The first homework, Homework 01, is posted.

The first exercise is to reproduce the demo shown in class, implementing cross-validation to find a best-fit polynomial. The second is a practical exercise to ensure that everyone has a working Bash shell and installation of Python. See the included pdf file for a detailed description.

Lecture 01

12-Sep-09

Our first lecture was this past Friday.

We began with a high-level overview and introduction to the course (slides). A few main points here. First, for many tasks — e.g. spam classification, image recognition, etc. — we (people) are able to learn relatively quickly and easily, such that we can generalize well after seeing few, loosely-structured examples. Second, it’s often the case that, while we learn from example well, we have difficulty in explicitly formalizing this procedure and the results, making it difficult to write programs that mimic our behaviors. The hope, however, is that we can devise methods to enable machines to systematically learn and generalize from observed data. The good news is that empirical results in many areas — from spam detection to face recognition to recommendation systems — show surprisingly encouraging results. The course will focus on some of these techniques, with an emphasis on practical aspects of obtaining, dealing with, and learning from real-world data.

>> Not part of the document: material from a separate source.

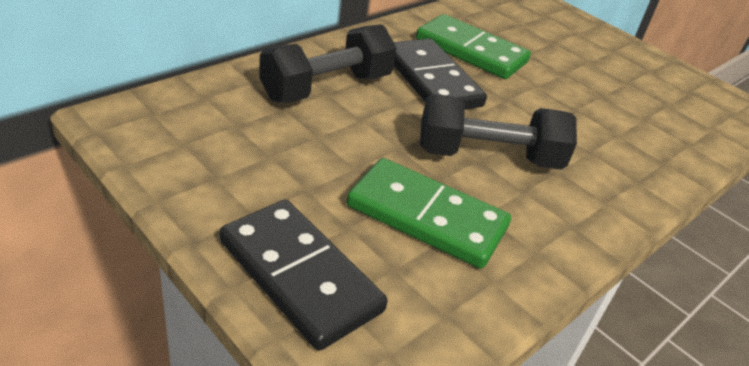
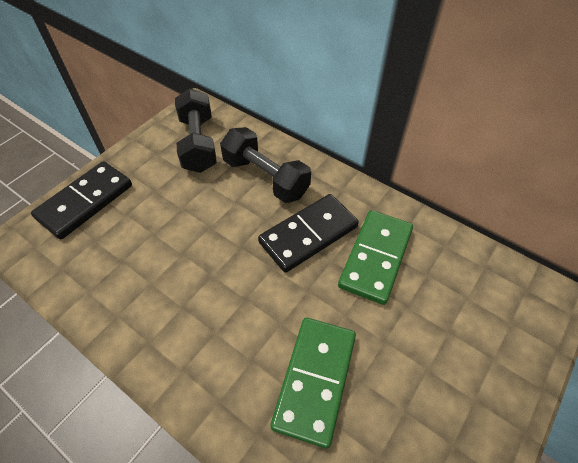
camera: 85 degrees right, 15 degrees up
(427, 217) = (141, 250): green domino -> green domino (315, 380)
(488, 157) = (216, 281): black dumbbell -> black dumbbell (198, 144)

Next, as a motivating example, we discussed simple regression with a linear model (as in, e.g., Chapter 2 of Hastie, et. al.). After deriving the solution, we saw a simple demo of fitting a polynomial and using cross-validation to select the model complexity (polynomial degree). We briefly discussed multivariate regression and arbitrary transformations of the input features.

We also looked at a quick example of basic access to a web API. After exploring the New York Times API Tool a bit, we looked at some simple Python code to programmatically access the API. The code is available on github. (Note: register for an NYT API key to use this code.)